The qualitative analysis of activation patterns indicates that the OthelloScope is a useful scientific tool. This utility space also seems to explode given more visualization features.

Limitations

There are a few limitations with the current version:

• We only see the 50 selected games whereas we would like to see the 50 most activating games to get a sure-fire understanding of the activation over moves.
• We should connect the feature coordinates more to the linear probes and 

Next steps

There are many improvements and additions to be made to the tool. When it comes to the general structure of the app itself, we would like to implement:

• More navigation and in-line rendering of sub-pages to quickly squint at a neuron's activation visualizations
• More instructional information about Othello-GPT and what the plots exactly are showing on each of the pages.
• Display the graphs in link previews so people don't even have to open them. Right now, it just shows the layer, neuron number, and rank.
• Compare two different neurons on the same screen, i.e. split-screen analysis.
• Have a GPT-4-based summarization engine that takes in an array of summary statistics of the visualizations and meta calculations and generates an explanation for that neuron that is also shown in the description in the link preview.
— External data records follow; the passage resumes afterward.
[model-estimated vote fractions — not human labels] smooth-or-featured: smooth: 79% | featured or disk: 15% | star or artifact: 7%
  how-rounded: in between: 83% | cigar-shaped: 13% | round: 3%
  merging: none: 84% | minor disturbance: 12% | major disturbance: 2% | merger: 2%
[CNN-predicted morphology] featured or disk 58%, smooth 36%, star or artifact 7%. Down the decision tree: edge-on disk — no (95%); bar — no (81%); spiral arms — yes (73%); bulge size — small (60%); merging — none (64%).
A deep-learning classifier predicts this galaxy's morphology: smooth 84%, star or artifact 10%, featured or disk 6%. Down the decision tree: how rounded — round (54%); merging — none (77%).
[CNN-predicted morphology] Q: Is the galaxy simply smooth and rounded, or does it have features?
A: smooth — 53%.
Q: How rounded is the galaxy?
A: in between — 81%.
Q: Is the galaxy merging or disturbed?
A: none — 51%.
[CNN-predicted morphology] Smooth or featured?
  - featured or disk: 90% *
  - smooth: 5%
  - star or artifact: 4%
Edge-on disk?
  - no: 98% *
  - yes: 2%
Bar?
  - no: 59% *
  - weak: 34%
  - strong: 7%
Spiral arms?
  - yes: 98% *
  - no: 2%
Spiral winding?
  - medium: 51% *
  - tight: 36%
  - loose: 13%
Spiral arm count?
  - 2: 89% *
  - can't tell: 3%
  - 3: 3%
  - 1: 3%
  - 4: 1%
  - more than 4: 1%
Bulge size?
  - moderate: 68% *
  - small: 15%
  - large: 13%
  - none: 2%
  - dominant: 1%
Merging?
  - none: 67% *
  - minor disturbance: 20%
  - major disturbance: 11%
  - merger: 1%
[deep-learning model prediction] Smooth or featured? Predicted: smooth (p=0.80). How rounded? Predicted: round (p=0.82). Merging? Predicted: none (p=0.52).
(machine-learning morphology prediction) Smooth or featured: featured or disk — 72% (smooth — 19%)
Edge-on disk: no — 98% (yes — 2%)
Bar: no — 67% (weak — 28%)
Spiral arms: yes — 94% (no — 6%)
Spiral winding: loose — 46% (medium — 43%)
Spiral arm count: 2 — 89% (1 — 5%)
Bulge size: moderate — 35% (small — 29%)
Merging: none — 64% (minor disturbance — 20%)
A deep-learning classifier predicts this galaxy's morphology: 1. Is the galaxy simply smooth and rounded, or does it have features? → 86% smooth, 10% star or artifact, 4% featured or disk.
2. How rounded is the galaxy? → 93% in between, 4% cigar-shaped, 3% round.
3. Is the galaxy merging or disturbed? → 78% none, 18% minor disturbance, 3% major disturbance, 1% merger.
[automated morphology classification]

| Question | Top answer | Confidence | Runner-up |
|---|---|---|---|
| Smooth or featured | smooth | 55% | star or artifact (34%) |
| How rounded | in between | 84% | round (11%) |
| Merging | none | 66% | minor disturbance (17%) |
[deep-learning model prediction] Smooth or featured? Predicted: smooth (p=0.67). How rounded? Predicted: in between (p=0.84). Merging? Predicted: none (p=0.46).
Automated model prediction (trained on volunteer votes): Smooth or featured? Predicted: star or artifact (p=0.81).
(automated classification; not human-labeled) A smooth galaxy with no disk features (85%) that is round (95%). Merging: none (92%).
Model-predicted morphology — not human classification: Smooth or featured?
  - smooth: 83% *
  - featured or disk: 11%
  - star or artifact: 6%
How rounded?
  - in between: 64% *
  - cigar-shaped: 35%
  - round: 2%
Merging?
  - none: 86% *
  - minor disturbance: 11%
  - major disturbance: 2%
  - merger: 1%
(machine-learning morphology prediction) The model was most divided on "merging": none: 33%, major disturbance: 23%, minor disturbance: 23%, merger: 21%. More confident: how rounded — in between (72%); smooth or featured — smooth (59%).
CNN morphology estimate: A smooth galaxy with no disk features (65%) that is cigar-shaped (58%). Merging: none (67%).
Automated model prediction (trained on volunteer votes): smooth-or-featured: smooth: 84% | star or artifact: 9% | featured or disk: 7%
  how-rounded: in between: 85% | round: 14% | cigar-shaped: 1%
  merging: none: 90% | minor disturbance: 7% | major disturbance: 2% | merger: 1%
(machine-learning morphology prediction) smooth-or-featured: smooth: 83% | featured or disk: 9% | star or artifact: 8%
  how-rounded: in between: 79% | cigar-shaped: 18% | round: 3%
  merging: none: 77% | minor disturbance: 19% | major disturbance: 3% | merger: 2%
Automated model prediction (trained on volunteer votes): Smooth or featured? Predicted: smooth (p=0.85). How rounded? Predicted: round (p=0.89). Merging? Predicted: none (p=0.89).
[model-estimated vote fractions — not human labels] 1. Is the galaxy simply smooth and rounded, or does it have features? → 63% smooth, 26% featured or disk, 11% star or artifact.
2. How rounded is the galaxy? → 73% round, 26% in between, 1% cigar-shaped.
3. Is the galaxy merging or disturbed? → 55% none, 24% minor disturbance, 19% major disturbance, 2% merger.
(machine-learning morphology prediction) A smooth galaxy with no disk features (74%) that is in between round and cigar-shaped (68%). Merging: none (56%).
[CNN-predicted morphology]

For the functional visualization, we want to:

• Show the game board when hovering over specific positions in the 50 games.
• Select the top 50 most interesting games per neuron instead of the same 50 games. Possibly toggle between the two so you can compare neurons as well.
• Find a way to show attention head's attention patterns to earlier stages in the game as a dynamic game board.
• Show the board game positions for late-stage neurons with the most interesting activation to provide direct board context.
• Plot the average activation at each step of the game to identify which game stages are most activating.
• We want to find more technical methods to visualize how the MLP neurons work.

For the methodological functionality, we want to:

• Make it very easy to generate a similar website for any Transformer-based model applied to most domains. Possibly with a simple command-line tool.
• We will update the Github repository.

Conclusion

So in conclusion, there is plenty of work to be done and it seems to be a generally useful tool to investigate these game-playing Transformers. See the app at kran.ai/othelloscope.